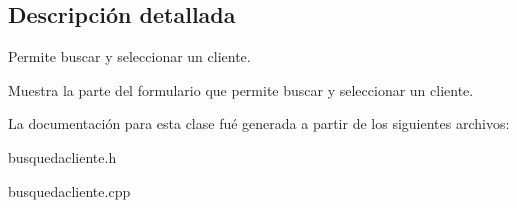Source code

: \subsection{Descripci\'{o}n detallada}
Permite buscar y seleccionar un cliente. 

Muestra la parte del formulario que permite buscar y seleccionar un cliente. 



La documentaci\'{o}n para esta clase fu\'{e} generada a partir de los siguientes archivos:\begin{CompactItemize}
\item 
busquedacliente.h\item 
busquedacliente.cpp\end{CompactItemize}
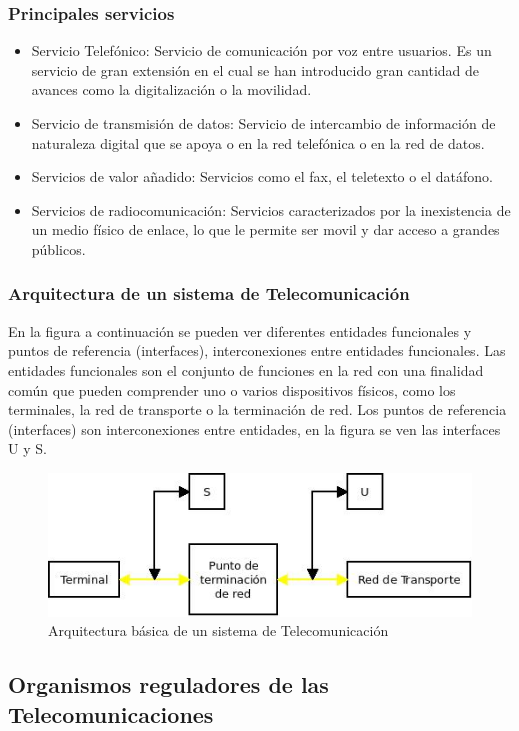\subsubsection{Principales servicios}
\begin{itemize}
	\item Servicio Telefónico: Servicio de comunicación por voz entre usuarios. Es un servicio de gran extensión en el cual se han introducido gran cantidad de avances como la digitalización o la movilidad.
	\item Servicio de transmisión de datos: Servicio de intercambio de información de naturaleza digital que se apoya o en la red telefónica o en la red de datos.
	\item Servicios de valor añadido: Servicios como el fax, el teletexto o el datáfono.
	\item Servicios de radiocomunicación: Servicios caracterizados por la inexistencia de un medio físico de enlace, lo que le permite ser movil y dar acceso a grandes públicos.
\end{itemize}
\subsubsection{Arquitectura de un sistema de Telecomunicación}
En la figura a continuación se pueden ver diferentes entidades funcionales y puntos de referencia (interfaces), interconexiones entre entidades funcionales. Las entidades funcionales son el conjunto de funciones en la red con una finalidad común que pueden comprender uno o varios dispositivos físicos, como los terminales, la red de transporte o la terminación de red. Los puntos de referencia (interfaces) son interconexiones entre entidades, en la figura se ven las interfaces U y S.
\begin{figure}[H]
\centering
\includegraphics[width=\textwidth]{Imagen/arquisistemateleco.jpg}
\caption{Arquitectura básica de un sistema de Telecomunicación}
\label{}
\end{figure}
\subsection{Organismos reguladores de las Telecomunicaciones}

> [TO DO] All the records need to be printed again exactly as written, though without their pictures.

> [RESULT BELOW]
Source code

: \subsection{Descripci\'{o}n detallada}
Permite buscar y seleccionar un cliente. 

Muestra la parte del formulario que permite buscar y seleccionar un cliente. 



La documentaci\'{o}n para esta clase fu\'{e} generada a partir de los siguientes archivos:\begin{CompactItemize}
\item 
busquedacliente.h\item 
busquedacliente.cpp\end{CompactItemize}
\subsubsection{Principales servicios}
\begin{itemize}
	\item Servicio Telefónico: Servicio de comunicación por voz entre usuarios. Es un servicio de gran extensión en el cual se han introducido gran cantidad de avances como la digitalización o la movilidad.
	\item Servicio de transmisión de datos: Servicio de intercambio de información de naturaleza digital que se apoya o en la red telefónica o en la red de datos.
	\item Servicios de valor añadido: Servicios como el fax, el teletexto o el datáfono.
	\item Servicios de radiocomunicación: Servicios caracterizados por la inexistencia de un medio físico de enlace, lo que le permite ser movil y dar acceso a grandes públicos.
\end{itemize}
\subsubsection{Arquitectura de un sistema de Telecomunicación}
En la figura a continuación se pueden ver diferentes entidades funcionales y puntos de referencia (interfaces), interconexiones entre entidades funcionales. Las entidades funcionales son el conjunto de funciones en la red con una finalidad común que pueden comprender uno o varios dispositivos físicos, como los terminales, la red de transporte o la terminación de red. Los puntos de referencia (interfaces) son interconexiones entre entidades, en la figura se ven las interfaces U y S.
\begin{figure}[H]
\centering
\includegraphics[width=\textwidth]{Imagen/arquisistemateleco.jpg}
\caption{Arquitectura básica de un sistema de Telecomunicación}
\label{}
\end{figure}
\subsection{Organismos reguladores de las Telecomunicaciones}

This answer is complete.